As cloud computing scales toward the Exascale regime ($10^5+$ nodes), the prevailing "Newtonian" orchestration paradigm -- exemplified by Kubernetes -- approaches fundamental physical limits. The centralized, deterministic scheduling model suffers from $O(N)$ latency scaling, "Head-of-Line" blocking, and thermodynamic blindness, rendering it incapable of managing the stochastic chaos of next-generation AI workloads. This paper proposes a paradigm shift from orchestration to Thermodynamic Governance. We model the compute cluster not as a static state machine, but as a Dissipative Structure far from equilibrium. We introduce TEG (Thermo-Economic Governor), a decentralized architecture that establishes a rigorous topological isomorphism between cluster resource contention and many-body physics. TEG replaces the global scheduler with Langevin Agents that execute Brownian motion on a Holographic Potential Field, reducing decision complexity to $O(1)$. System stability is maintained via a macro-scale Landau Phase Transition mechanism, which modulates global damping (taxation) to physically dissolve deadlocks. Crucially, we enforce Token Evaporation to mirror entropy dissipation, preventing economic inflation and ensuring an open thermodynamic system.
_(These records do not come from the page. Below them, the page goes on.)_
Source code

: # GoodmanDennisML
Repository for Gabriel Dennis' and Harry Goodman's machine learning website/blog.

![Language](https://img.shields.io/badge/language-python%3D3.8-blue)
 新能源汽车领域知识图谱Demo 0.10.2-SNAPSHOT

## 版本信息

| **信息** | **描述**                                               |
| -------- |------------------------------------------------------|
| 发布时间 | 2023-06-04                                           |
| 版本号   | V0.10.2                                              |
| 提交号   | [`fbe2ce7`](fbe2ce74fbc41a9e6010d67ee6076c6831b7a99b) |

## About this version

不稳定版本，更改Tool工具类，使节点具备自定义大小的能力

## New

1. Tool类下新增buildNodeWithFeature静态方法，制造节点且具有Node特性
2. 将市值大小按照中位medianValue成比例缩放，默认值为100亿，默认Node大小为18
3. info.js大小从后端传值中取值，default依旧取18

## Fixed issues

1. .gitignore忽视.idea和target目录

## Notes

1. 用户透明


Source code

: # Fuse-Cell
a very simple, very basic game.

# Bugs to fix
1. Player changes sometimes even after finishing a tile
We provide formal theoretical analysis proving that: (1) The system converges asymptotically to a Nash Equilibrium via Dual-Number Damping; (2) OOM catastrophic failures are converted into manageable Glassy States via an OS-level Airlock Mutex; and (3) Safety is mathematically guaranteed under high inertia using High-Order Control Barrier Functions (HOCBF). TEG demonstrates that emergent order, rather than deterministic control, is the necessary condition for Exascale scalability.

翻译：随着云计算向百亿亿次规模（$10^5+$ 节点）扩展，以 Kubernetes 为代表的现行“牛顿式”编排范式正逼近基本物理极限。这种集中式、确定性的调度模型存在 $O(N)$ 的延迟扩展、“队头阻塞”以及热力学盲区等问题，使其无法有效管理下一代人工智能工作负载的随机混沌性。本文提出从编排范式转向热力学治理的范式变革。我们将计算集群建模为一个远离平衡态的耗散结构，而非静态状态机。我们提出了 TEG（热经济调控器），这是一种去中心化架构，在集群资源竞争与多体物理之间建立了严格的拓扑同构。TEG 用朗之万代理取代全局调度器，这些代理在全息势场上执行布朗运动，将决策复杂度降至 $O(1)$。系统稳定性通过宏观尺度的朗道相变机制维持，该机制通过调节全局阻尼（税收）来物理性地消解死锁。至关重要的是，我们引入代币蒸发机制以模拟熵耗散，防止经济通胀并确保系统为开放的热力学系统。我们提供了形式化的理论分析，证明：(1) 系统通过双数阻尼渐近收敛至纳什均衡；(2) OOM 灾难性故障可通过操作系统级的隔离互斥锁转化为可管理的玻璃态；(3) 在高惯性条件下，使用高阶控制屏障函数（HOCBF）可在数学上保证安全性。TEG 表明，涌现秩序而非确定性控制，是实现百亿亿次可扩展性的必要条件。